Although this experiment isn't strictly rigorous, it should be fair to say that under identical training times, from the perspective of similarity tasks, random_softmax feels comparable to sampled_softmax, while nce_loss performs the worst. Further compression of iterations and parameter adjustments revealed similar results. Readers are welcome to test further. Since the random_softmax in this article performs a different sampling for every single sample, it requires fewer negative samples and sampling is more thorough.

As for comparisons in other tasks, they will have to wait for future practice. After all, this isn't for publishing a paper, and I'm too lazy to do comprehensive benchmarks~

Future Work

The question is: if it performs similarly to sampled_softmax, why did I build a new loss? The reason is simple: when looking at the paper and formulas for sampled_softmax, I always felt they weren't particularly elegant and the theory wasn't "pretty" enough.

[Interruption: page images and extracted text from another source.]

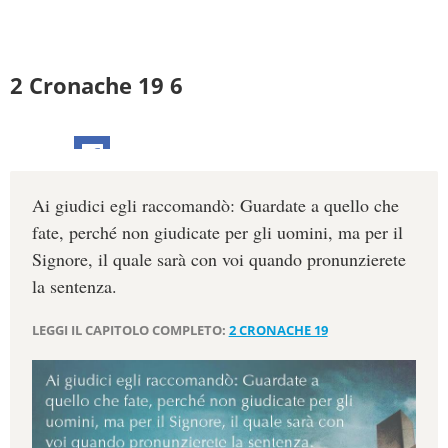
2 Cronache 19 6
Ai giudici egli raccomandò: Guardate a quello che
fate, perché non giudicate per gli uomini, ma per il
Signore, il quale sarà con voi quando pronunzierete
la sentenza.
LEGGI IL CAPITOLO COMPLETO:
2 CRONACHE 19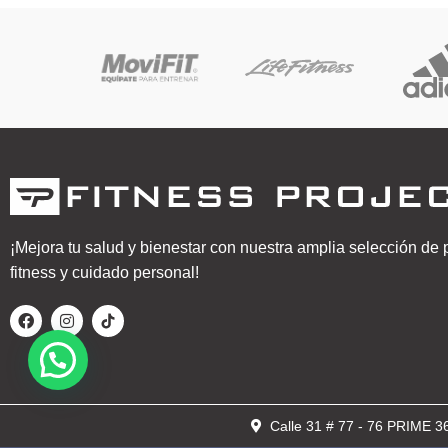
¡Mejora tu salud y bienestar con nuestra amplia selección de
fitness y cuidado personal!
Calle 31 # 77 - 76 PRIME 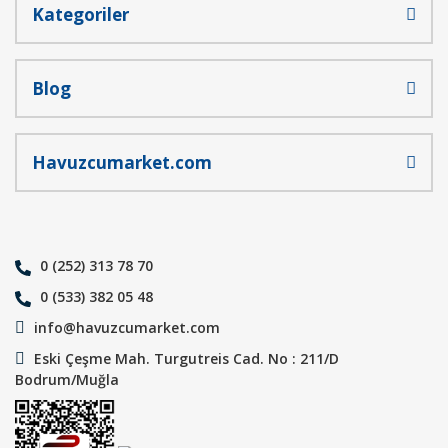
Kategoriler
Blog
Havuzcumarket.com
0 (252) 313 78 70
0 (533) 382 05 48
info@havuzcumarket.com
Eski Çeşme Mah. Turgutreis Cad. No : 211/D
Bodrum/Muğla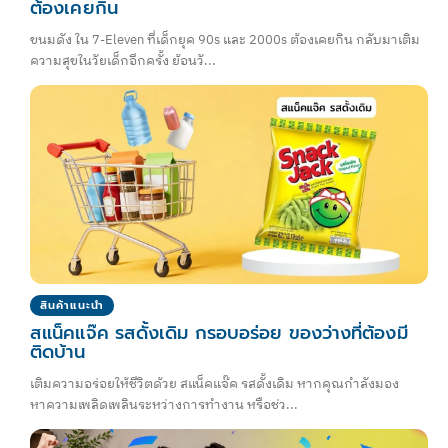
ต้องเคยกิน
ขนมดัง ใน 7-Eleven ที่เด็กยุค 90s และ 2000s ต้องเคยกิน กลับมาเติม
ความสุขในวัยเด็กอีกครั้ง ย้อนวั...
สินค้าแนะนำ
สแน็คแจ๊ค รสดั้งเดิม กรอบอร่อย ของว่างที่ต้องมี
ติดบ้าน
เติมความอร่อยให้ชีวิตด้วย สแน็คแจ๊ค รสดั้งเดิม หากคุณกำลังมอง
หาความเพลิดเพลินระหว่างการทำงาน หรือช่ว...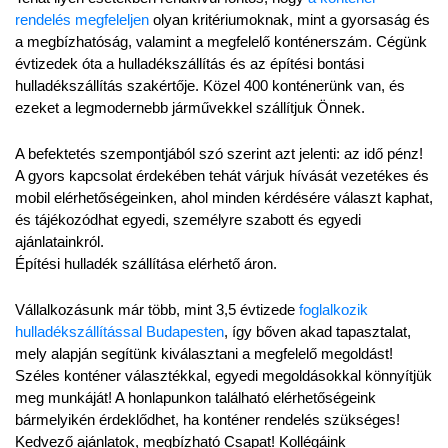
rendelés megfeleljen
 olyan kritériumoknak, mint a gyorsaság és 
a megbízhatóság, valamint a megfelelő konténerszám. Cégünk 
évtizedek óta a hulladékszállítás és az építési bontási 
hulladékszállítás szakértője. Közel 400 konténerünk van, és 
ezeket a legmodernebb járművekkel szállítjuk Önnek.
A befektetés szempontjából szó szerint azt jelenti: az idő pénz! 
A gyors kapcsolat érdekében tehát várjuk hívását vezetékes és 
mobil elérhetőségeinken, ahol minden kérdésére választ kaphat, 
és tájékozódhat egyedi, személyre szabott és egyedi 
ajánlatainkról.
Építési hulladék szállítása elérhető áron.
Vállalkozásunk már több, mint 3,5 évtizede 
foglalkozik 
hulladékszállítással Budapesten
, így bőven akad tapasztalat, 
mely alapján segítünk kiválasztani a megfelelő megoldást! 
Széles konténer választékkal, egyedi megoldásokkal könnyítjük 
meg munkáját! A honlapunkon található elérhetőségeink 
bármelyikén érdeklődhet, ha konténer rendelés szükséges! 
Kedvező ajánlatok, megbízható Csapat! Kollégáink 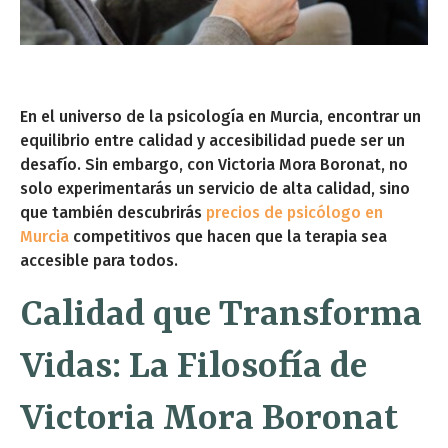
En el universo de la psicología en Murcia, encontrar un
equilibrio entre calidad y accesibilidad puede ser un
desafío. Sin embargo, con Victoria Mora Boronat, no
solo experimentarás un servicio de alta calidad, sino
que también descubrirás
precios de psicólogo en
Murcia
competitivos que hacen que la terapia sea
accesible para todos.
Calidad que Transforma
Vidas: La Filosofía de
Victoria Mora Boronat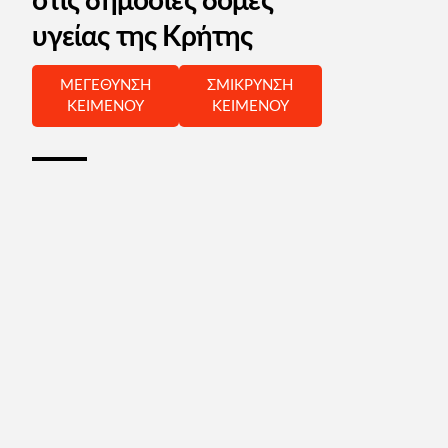
στις δημόσιες δομές
υγείας της Κρήτης
ΜΕΓΕΘΥΝΣΗ
ΣΜΙΚΡΥΝΣΗ
ΚΕΙΜΕΝΟΥ
ΚΕΙΜΕΝΟΥ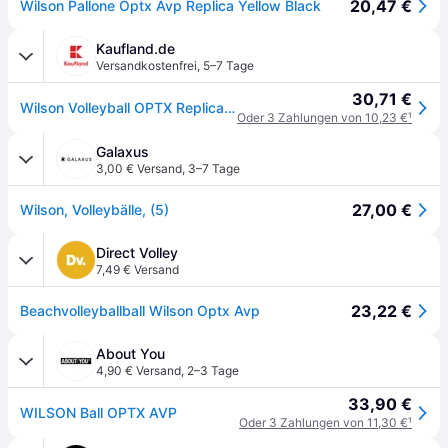
20,47 €
Wilson Pallone Optx Avp Replica Yellow Black
Kaufland.de
Versandkostenfrei
,
5–7 Tage
30,71 €
Wilson Volleyball OPTX Replica AVP - gelb schwarz - Beachvolleyball
Oder 3 Zahlungen von 10,23 €
¹
Galaxus
3,00 € Versand
,
3–7 Tage
27,00 €
Wilson, Volleybälle, (5)
Direct Volley
7,49 € Versand
23,22 €
Beachvolleyballball Wilson Optx Avp
About You
4,90 € Versand
,
2–3 Tage
33,90 €
WILSON Ball OPTX AVP
Oder 3 Zahlungen von 11,30 €
¹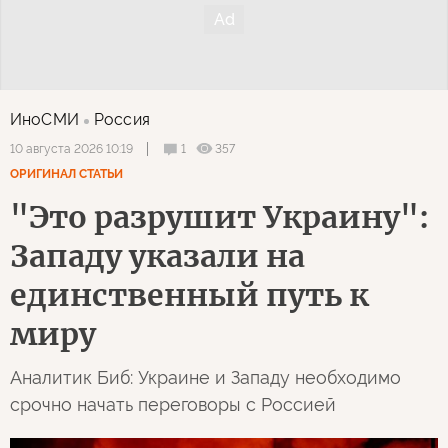
ИноСМИ
Россия
1
357
10 августа 2026 10:19
ОРИГИНАЛ СТАТЬИ
"Это разрушит Украину":
Западу указали на
единственный путь к
миру
Аналитик Биб: Украине и Западу необходимо
срочно начать переговоры с Россией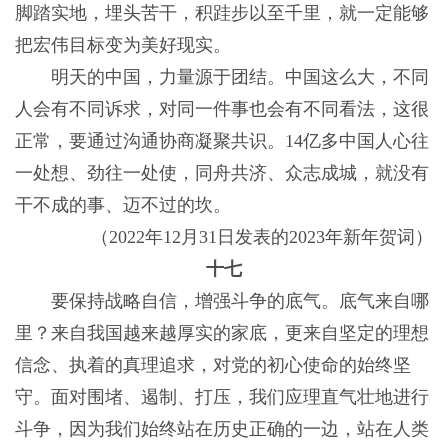
脚踏实地，埋头苦干，积跬步以至千里，就一定能够
把宏伟目标变为美好现实。
明天的中国，力量源于团结。中国这么大，不同
人会有不同诉求，对同一件事也会有不同看法，这很
正常，要通过沟通协商凝聚共识。14亿多中国人心往
一处想、劲往一处使，同舟共济、众志成城，就没有
干不成的事、迈不过的坎。
（2022年12月31日发表的2023年新年贺词）
十七
要保持战略自信，增强斗争的底气。底气来自哪
里？来自我国越来越厚实的家底，更来自坚定的理想
信念、执着的真理追求，对党的初心使命的始终坚
守。面对围堵、遏制、打压，我们应理直气壮地进行
斗争，因为我们始终站在历史正确的一边，站在人类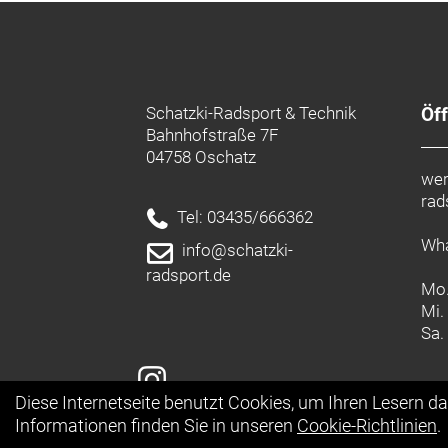
Schatzki-Radsport & Technik
Öf
Bahnhofstraße 7F
04758 Oschatz
wer
rad
Tel: 03435/666362
Wha
info@schatzki-
radsport.de
Mo.
Mi.
Sa.
Diese Internetseite benutzt Cookies, um Ihren Lesern d
Informationen finden Sie in unseren
Cookie-Richtlinien
.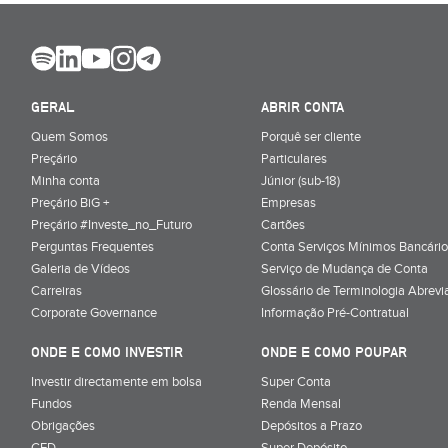
GERAL
ABRIR CONTA
Quem Somos
Porquê ser cliente
Preçário
Particulares
Minha conta
Júnior (sub-18)
Preçário BiG +
Empresas
Preçário #Investe_no_Futuro
Cartões
Perguntas Frequentes
Conta Serviços Mínimos Bancário
Galeria de Vídeos
Serviço de Mudança de Conta
Carreiras
Glossário de Terminologia Abrevi
Corporate Governance
Informação Pré-Contratual
ONDE E COMO INVESTIR
ONDE E COMO POUPAR
Investir directamente em bolsa
Super Conta
Fundos
Renda Mensal
Obrigações
Depósitos a Prazo
CFD
Super Depósito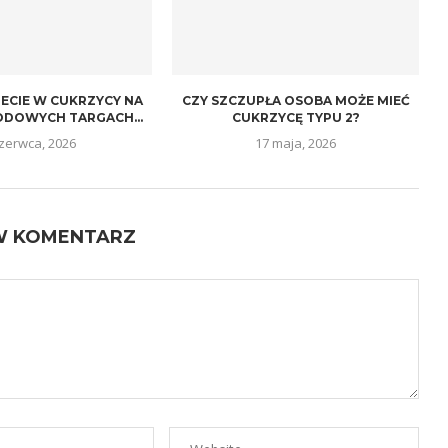
IECIE W CUKRZYCY NA
CZY SZCZUPŁA OSOBA MOŻE MIEĆ
DOWYCH TARGACH...
CUKRZYCĘ TYPU 2?
czerwca, 2026
17 maja, 2026
W KOMENTARZ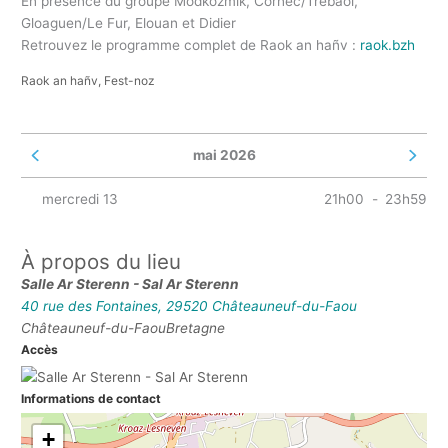
En présence du groupe Modkozmik, Cornec/Trebaol,
Gloaguen/Le Fur, Elouan et Didier
Retrouvez le programme complet de Raok an hañv :
raok.bzh
Raok an hañv, Fest-noz
mai 2026
Voir le mois précédent
Voir le 
mercredi 13
21h00
-
23h59
À propos du lieu
Salle Ar Sterenn - Sal Ar Sterenn
40 rue des Fontaines, 29520 Châteauneuf-du-Faou
Châteauneuf-du-Faou
Bretagne
Accès
Informations de contact
+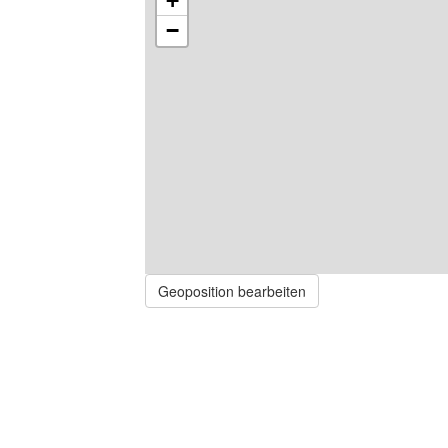
+
−
Geoposition bearbeiten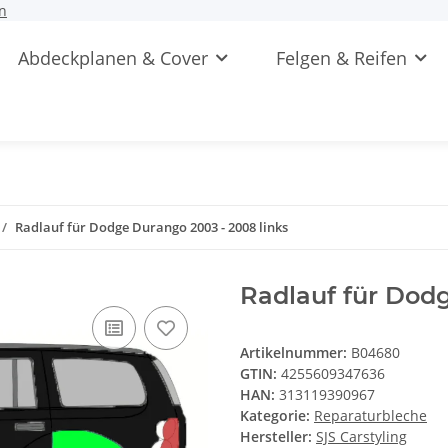
n
Abdeckplanen & Cover
Felgen & Reifen
Radlauf für Dodge Durango 2003 - 2008 links
Radlauf für Dodg
Artikelnummer:
B04680
GTIN:
4255609347636
HAN:
313119390967
Kategorie:
Reparaturbleche
Hersteller:
SJS Carstyling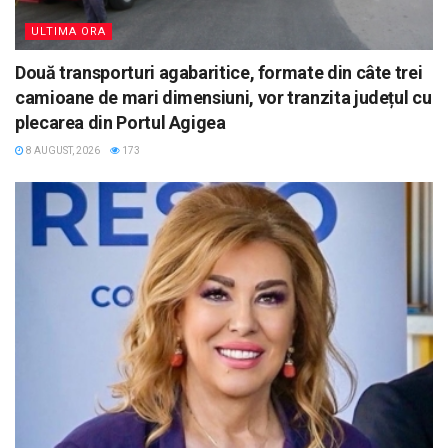
ULTIMA ORA
Două transporturi agabaritice, formate din câte trei
camioane de mari dimensiuni, vor tranzita județul cu
plecarea din Portul Agigea
8 AUGUST, 2026
173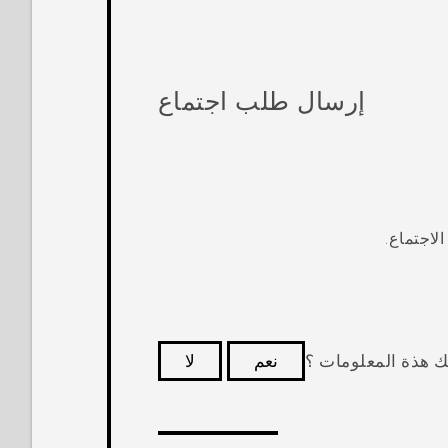
إرسال طلب اجتماع
لاجتماع.
ك هذة المعلومات ؟
نعم
لا
كثر فائدة.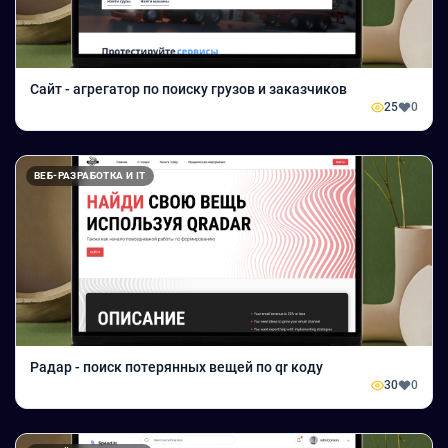
Сайт - агрегатор по поиску грузов и заказчиков
25
0
ВЕБ-РАЗРАБОТКА И IT
Радар - поиск потерянных вещей по qr коду
30
0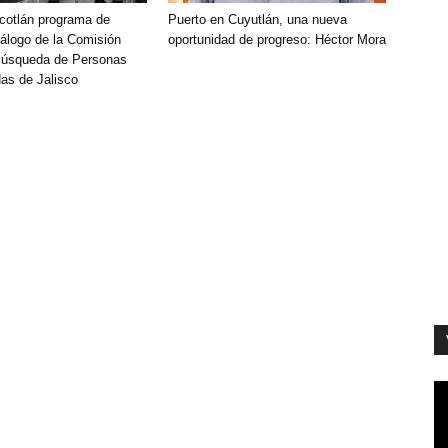
Ocotlán programa de
Puerto en Cuyutlán, una nueva
álogo de la Comisión
oportunidad de progreso: Héctor Mora
Búsqueda de Personas
as de Jalisco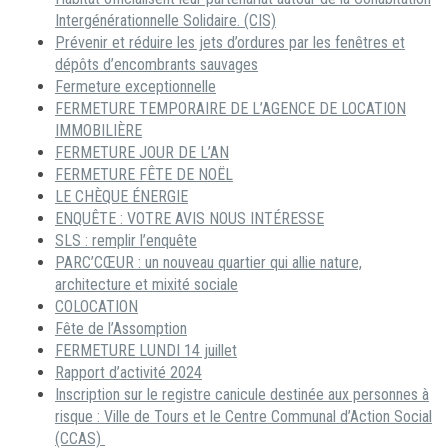
Intergénérationnelle Solidaire. (CIS)
Prévenir et réduire les jets d’ordures par les fenêtres et
dépôts d’encombrants sauvages
Fermeture exceptionnelle
FERMETURE TEMPORAIRE DE L’AGENCE DE LOCATION
IMMOBILIÈRE
FERMETURE JOUR DE L’AN
FERMETURE FÊTE DE NOËL
LE CHÈQUE ÉNERGIE
ENQUÊTE : VOTRE AVIS NOUS INTÉRESSE
SLS : remplir l’enquête
PARC’CŒUR : un nouveau quartier qui allie nature,
architecture et mixité sociale
COLOCATION
Fête de l’Assomption
FERMETURE LUNDI 14 juillet
Rapport d’activité 2024
Inscription sur le registre canicule destinée aux personnes à
risque : Ville de Tours et le Centre Communal d’Action Social
(CCAS)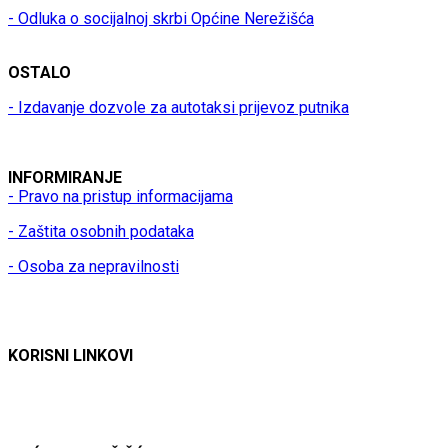
- Odluka o socijalnoj skrbi Općine Nerežišća
OSTALO
- Izdavanje dozvole za autotaksi prijevoz putnika
INFORMIRANJE
- Pravo na pristup informacijama
- Zaštita osobnih podataka
- Osoba za nepravilnosti
KORISNI LINKOVI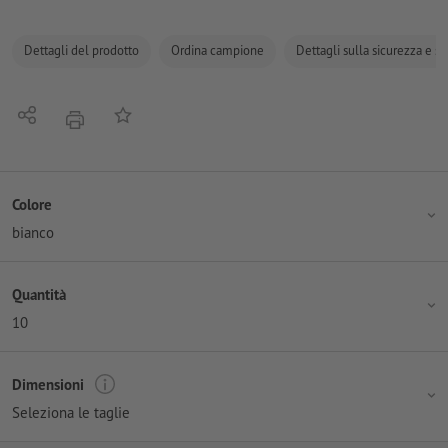
Dettagli del prodotto
Ordina campione
Dettagli sulla sicurezza e s
Condividi
alla lista preferiti
stampare
Colore
bianco
Quantità
10
Dimensioni
Seleziona le taglie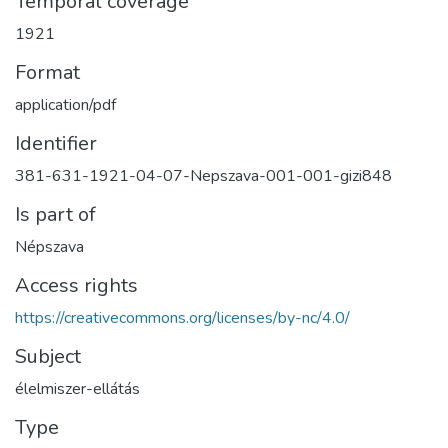
Temporal coverage
1921
Format
application/pdf
Identifier
381-631-1921-04-07-Nepszava-001-001-gizi848
Is part of
Népszava
Access rights
https://creativecommons.org/licenses/by-nc/4.0/
Subject
élelmiszer-ellátás
Type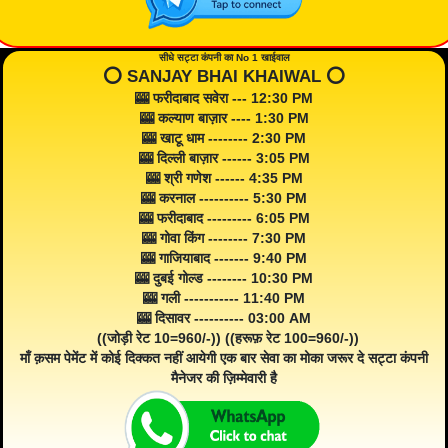
सीधे सट्टा कंपनी का No 1 खाईवाल
⭕️ SANJAY BHAI KHAIWAL ⭕️
🎰 फरीदाबाद सवेरा --- 12:30 PM
🎰 कल्याण बाज़ार ---- 1:30 PM
🎰 खाटू धाम -------- 2:30 PM
🎰 दिल्ली बाज़ार ------ 3:05 PM
🎰 श्री गणेश ------ 4:35 PM
🎰 करनाल ---------- 5:30 PM
🎰 फरीदाबाद --------- 6:05 PM
🎰 गोवा किंग -------- 7:30 PM
🎰 गाजियाबाद ------- 9:40 PM
🎰 दुबई गोल्ड -------- 10:30 PM
🎰 गली ----------- 11:40 PM
🎰 दिसावर ---------- 03:00 AM
((जोड़ी रेट 10=960/-)) ((हरूफ़ रेट 100=960/-))
माँ क़सम पेमेंट में कोई दिक्कत नहीं आयेगी एक बार सेवा का मोका जरूर दे सट्टा कंपनी
मैनेजर की ज़िम्मेवारी है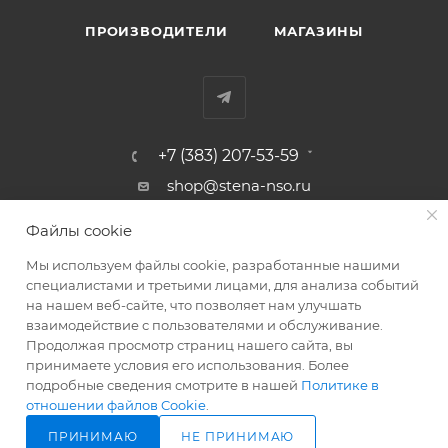
ПРОИЗВОДИТЕЛИ
МАГАЗИНЫ
+7 (383) 207-53-59
shop@stena-nso.ru
г.Новосибирск ул.Восход, 26/1
Файлы cookie
Мы используем файлы cookie, разработанные нашими
ПОЛИТИКА КОНФИДЕНЦИАЛЬНОСТИ
специалистами и третьими лицами, для анализа событий
на нашем веб-сайте, что позволяет нам улучшать
взаимодействие с пользователями и обслуживание.
2026 © Родные стены - товары для строительства и ремонта!
Продолжая просмотр страниц нашего сайта, вы
принимаете условия его использования. Более
подробные сведения смотрите в нашей
Политике в
отношении файлов Cookie
.
ПРИНИМАЮ
НЕ ПРИНИМАЮ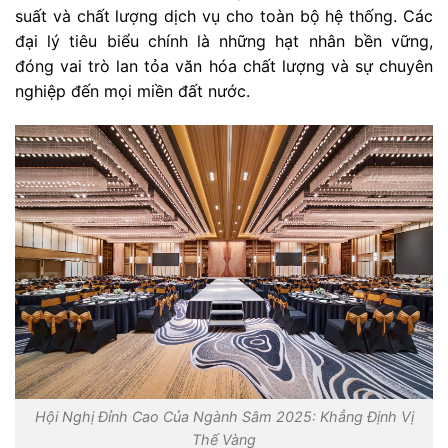
suất và chất lượng dịch vụ cho toàn bộ hệ thống. Các
đại lý tiêu biểu chính là những hạt nhân bền vững,
đóng vai trò lan tỏa văn hóa chất lượng và sự chuyên
nghiệp đến mọi miền đất nước.
Hội Nghị Đỉnh Cao Của Ngành Sâm 2025: Khẳng Định Vị
Thế Vàng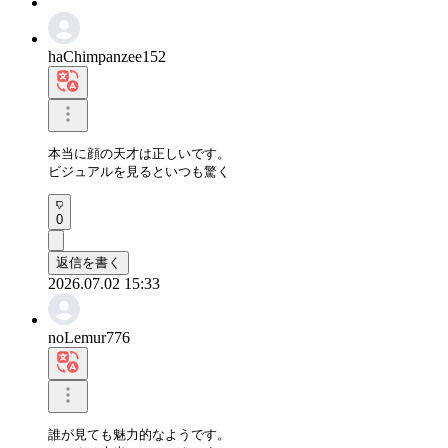
haChimpanzee152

Of course, looking at the results, perhaps I'm just being too obsessive-compulsive. This article can be considered a product of that obsession, as well as an exercise in TensorFlow.

Furthermore, the article "Recording a Semi-Supervised Sentiment Analysis" shows that language models have significant potential in pre-trained models and achieving semi-supervised learning tasks; even word vectors are just the first-layer parameters pre-trained by a language model. Therefore, I want to find time to dive deeper into similar content. This article is one of my preparations for that.